Jakob Ingebrigtsen was a disappointed young man Sunday night when he failed to win a medal at the World Championships in Doha. PHOTO: NRK screen grab

“I am extremely disappointed,” he told Norwegian Broadcasting (NRK) just after the race that was dominated by Timothy Cheruiyot of Kenya, who was so far in front of the others that they were only competing against each other. When it was all over, Cheruiyot’s fellow Kenyan Taoufik Makhloufi was second and Macin Lewandowsi of Poland was third.

There was no medal for Ingebrigtsen, the youngest of Norway’s Ingebrigtsen brothers who had also all competed in the gruelling 5,000-meter race just a few days ago and failed to place. Rivals questioned why they had done so, suggesting before Sunday night’s final began that Jakob (the only Ingebrigtsen who made it to the 1500-meter final) “must be exhausted” after the 5000-meter. If all had gone well, however, they’d had the chance of making history.

‘Just so sad’
Instead Filip Ingebrigtsen failed to qualify for the final on Friday, ending up 7th in the semi-final that was hyped so much in Norway that NRK had delayed its nightly national newscast by 25 minutes just to accommodate it. It was all left to Jakob to restore the family’s honour, and he failed to do so, ending up with a time of three minutes, 31.70 seconds.

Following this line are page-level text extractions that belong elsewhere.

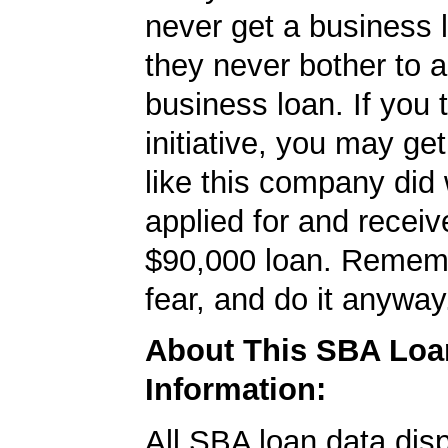
never get a business
they never bother to a
business loan. If you 
initiative, you may get
like this company did 
applied for and receiv
$90,000 loan. Rememb
fear, and do it anyway
About This SBA Loa
Information:
All SBA loan data dis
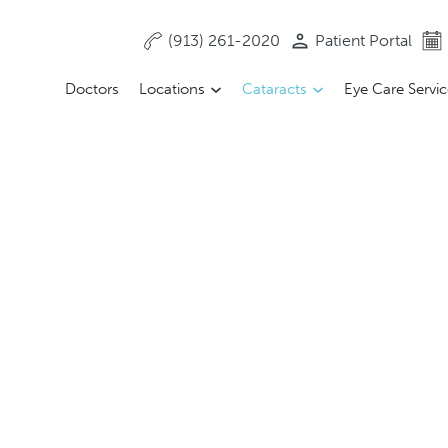
(913) 261-2020
Patient Portal
Doctors
Locations
Cataracts
Eye Care Servi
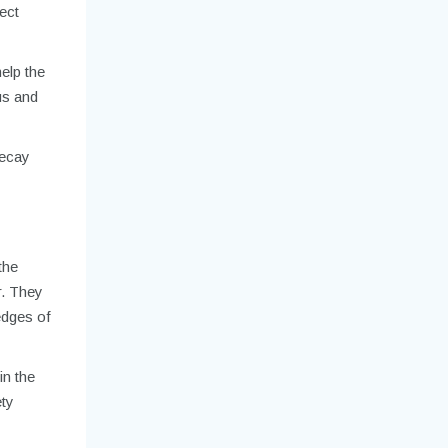
ect
help the
lus and
decay
the
r. They
edges of
in the
ety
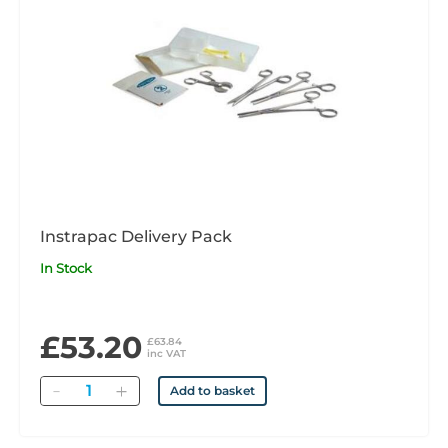
Instrapac Delivery Pack
In Stock
£53.20
£63.84
inc VAT
Quantity
Add to basket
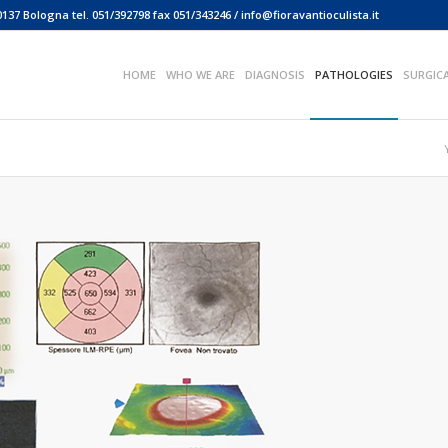
0137 Bologna tel. 051/392798 fax 051/343246 / info@fioravantioculista.it
HOME
WHO WE ARE
DIAGNOSIS
PATHOLOGIES
SURGIC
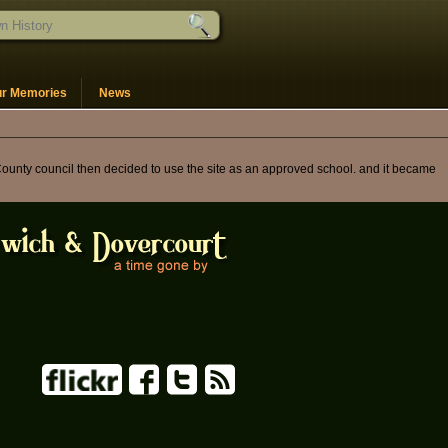
ur Memories
News
County council then decided to use the site as an approved school. and it became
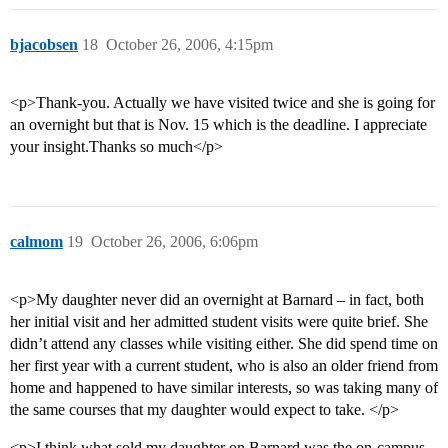
bjacobsen
18
October 26, 2006, 4:15pm
<p>Thank-you. Actually we have visited twice and she is going for
an overnight but that is Nov. 15 which is the deadline. I appreciate
your insight.Thanks so much</p>
calmom
19
October 26, 2006, 6:06pm
<p>My daughter never did an overnight at Barnard – in fact, both
her initial visit and her admitted student visits were quite brief. She
didn’t attend any classes while visiting either. She did spend time on
her first year with a current student, who is also an older friend from
home and happened to have similar interests, so was taking many of
the same courses that my daughter would expect to take. </p>
<p>I think what sold my daughter on Barnard was the on-campus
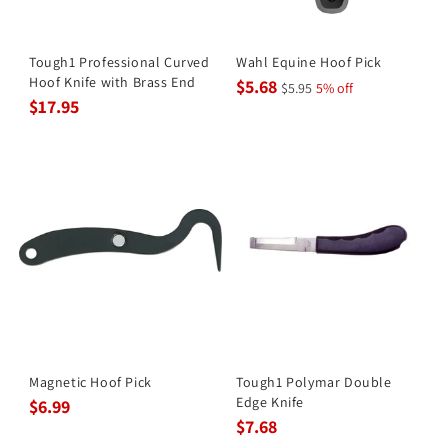
Tough1 Professional Curved
Wahl Equine Hoof Pick
Hoof Knife with Brass End
$5.68
$5.95
5% off
$17.95
Magnetic Hoof Pick
Tough1 Polymar Double
Edge Knife
$6.99
$7.68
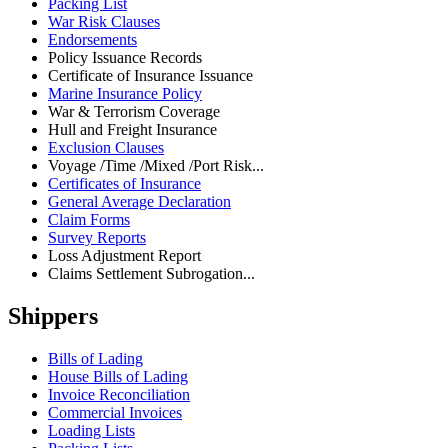
Packing List
War Risk Clauses
Endorsements
Policy Issuance Records
Certificate of Insurance Issuance
Marine Insurance Policy
War & Terrorism Coverage
Hull and Freight Insurance
Exclusion Clauses
Voyage /Time /Mixed /Port Risk...
Certificates of Insurance
General Average Declaration
Claim Forms
Survey Reports
Loss Adjustment Report
Claims Settlement Subrogation...
Shippers
Bills of Lading
House Bills of Lading
Invoice Reconciliation
Commercial Invoices
Loading Lists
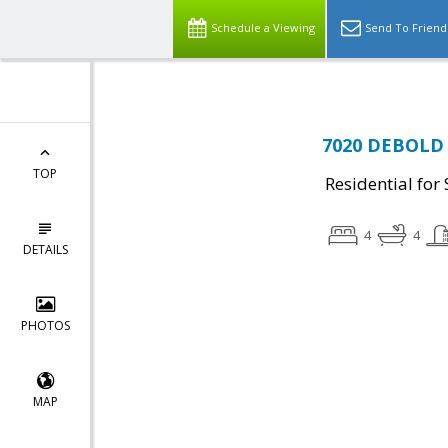
Schedule a Viewing
Send To Friend
7020 DEBOLD R
TOP
Residential for 
4
4
DETAILS
PHOTOS
MAP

“This is one of the worst things I’ve been involved in,” continued Jakob in his diatribe on NRK. He claimed he’d lost “against folks I should have beat,” adding that he wished “I could stand here and prove that the others were worse than me.” He concluded by saying he was “just so sad about the result.”

For more on the Ingebrigtsen brothers as an international phenomenon, read Norwegian researchers’ view on them (external link).

Jakob’s coach and father Gjert Ingebrigtsen, who never passes up an opportunity to offer his opinion, said later that his son’s outburst was simply a result of his own disappointment. The elder Ingebrigtsen, not known for handing out compliments to his own sons, countered that Jakob’s race “was a fantastic presentation. He (Jakob) just has higher ambitions, and he should have.”

The World Championships in Qatar thus ended for Norway with just one medal, the gold won by Karsten Warholm in the 400-meter hurdles. Rivals suggested the Ingebrigtsen brothers made a mistake by also taking part in the 5,000-meter race last week that none won and could have cost them Filip’s and Jakob’s strength in the end.

In fact, Cheruiyot took command of the men’s 1,500-meter race from the very beginning and was far out in front of the other 11 competing. He won with a time of 3:29.26. Filip told NRK that his younger brother “isn’t satisfied with anything. But he was very close.”